## Text provided:
* * *
Conflict, Violence and Development

VPR leads work on violent conflict and the individual and group processes that lead to or result from conflict. We also analyse how violence is linked to institutional and social norms. We co-ordinate the Households in Conflict Network (HICN) and MICROCON: A Micro Level Analysis of Violent Conflict.

Vulnerability, Hunger and Nutrition 

VPR researches how to tackle the crisis of hunger and undernutrition. While undernutrition is increasingly a priority on the international development agenda, the knowledge base on how to accelerate undernutrition reductions has stalled. VPR’s work, including the Transform Nutrition Programme and the LANSA programme aims to address this knowledge gap and promote better nutrition outcomes.

In addition to these core areas, VPR also undertakes work on a number of other themes:

Team members are undertaking research work on the  Millennium Development Goals (MDGs) and beyond.

Members of VPR worked  with the Imp-Act programme to improve the quality of microfinance services and enhance their impact on poverty. The programme supports microfinance institutions  in developing social performance management systems.

Dramatic changes brought about by information and communication technologies (ICTs) have created new economic and social opportunities the world over. Access to and the strategic use of information and communications technologies (ICTs) have been shown to have the potential to help bring about economic development, poverty reduction, and democratisation and as such form a key part of VPR's research.  

The Vulnerability and Poverty Reduction (VPR) team's research and advisory work on agriculture and food security covers a number of issues. These include land rights, livelihoods and food insecurity and linkages between fair trade producers and the mainstream supermarkets.
* * *
## Extracted material:
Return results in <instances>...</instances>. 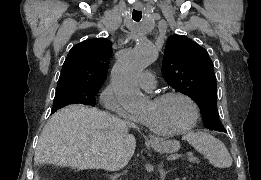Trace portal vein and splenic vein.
Segmentation results:
<instances>
[{"label":"portal vein and splenic vein","instance_id":"18ae733b","mask_svg":"<svg viewBox=\"0 0 261 180\" xmlns=\"http://www.w3.org/2000/svg\"><path fill=\"white\" fill-rule=\"evenodd\" d=\"M194 160H197V157H195V154L193 153H188L187 156H185V161H194Z\"/></svg>","mask_w":261,"mask_h":180}]
</instances>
* * *
## Instructions to follow:
List every programme or network named in the text on the VPR team's research areas.

## Written response:
- Households in Conflict Network (HICN)
- MICROCON: A Micro Level Analysis of Violent Conflict
- Transform Nutrition Programme
- LANSA programme
- Imp-Act programme